▶ [GIVEN TASK]:
Please copy every line of text in the records below word for word, and leave the pictures out of your answer.

---

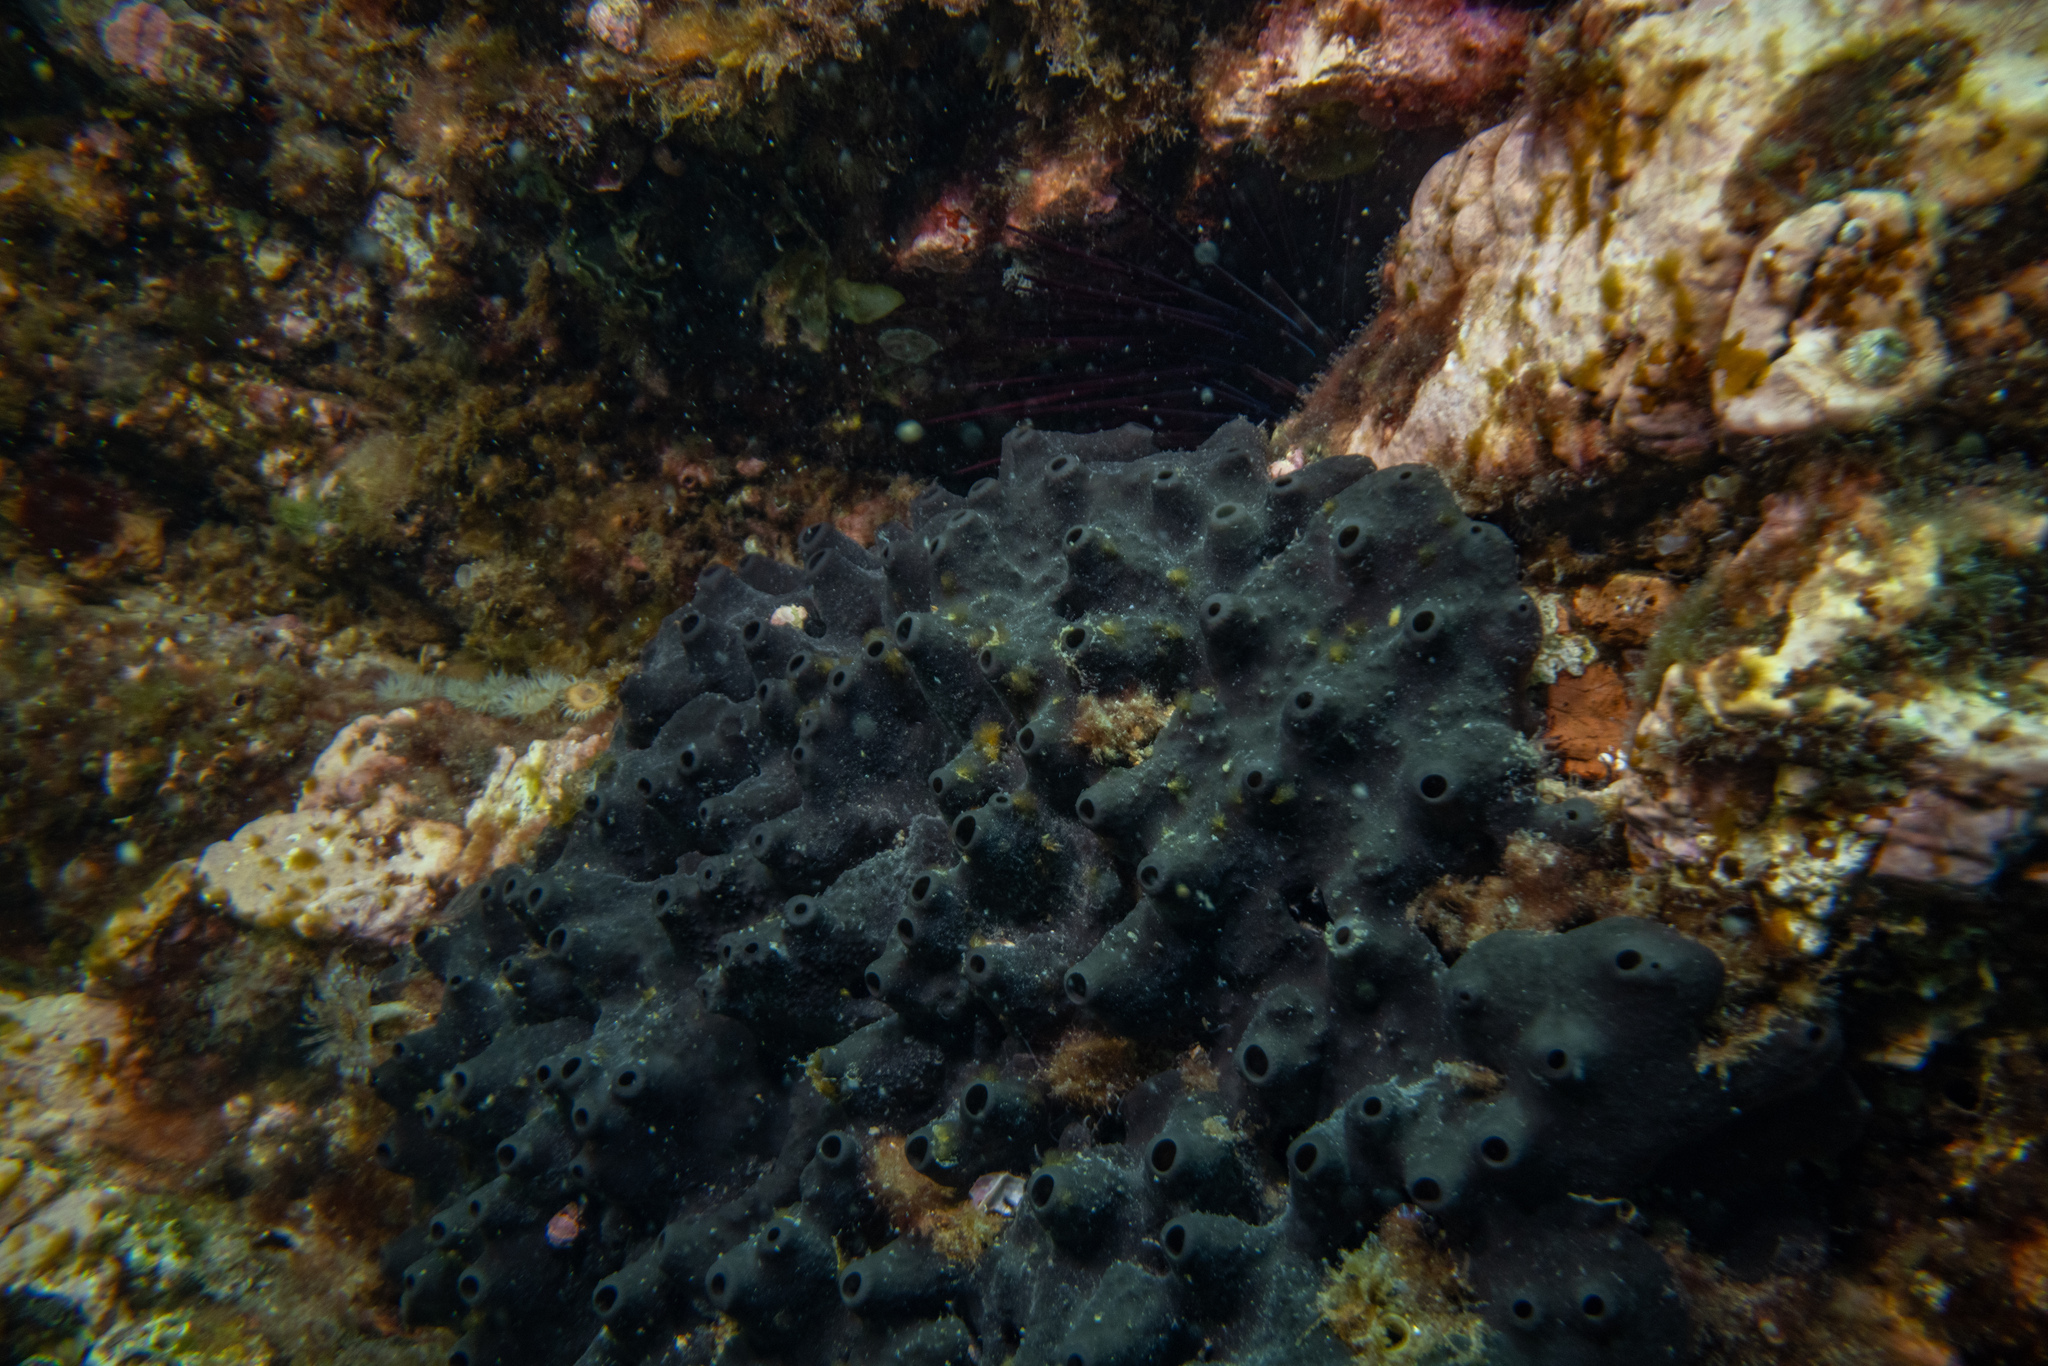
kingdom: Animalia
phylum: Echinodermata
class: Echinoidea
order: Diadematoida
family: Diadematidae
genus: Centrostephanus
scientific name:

---

▶ [RESPONSE BELOW]:
kingdom: Animalia
phylum: Echinodermata
class: Echinoidea
order: Diadematoida
family: Diadematidae
genus: Centrostephanus
scientific name:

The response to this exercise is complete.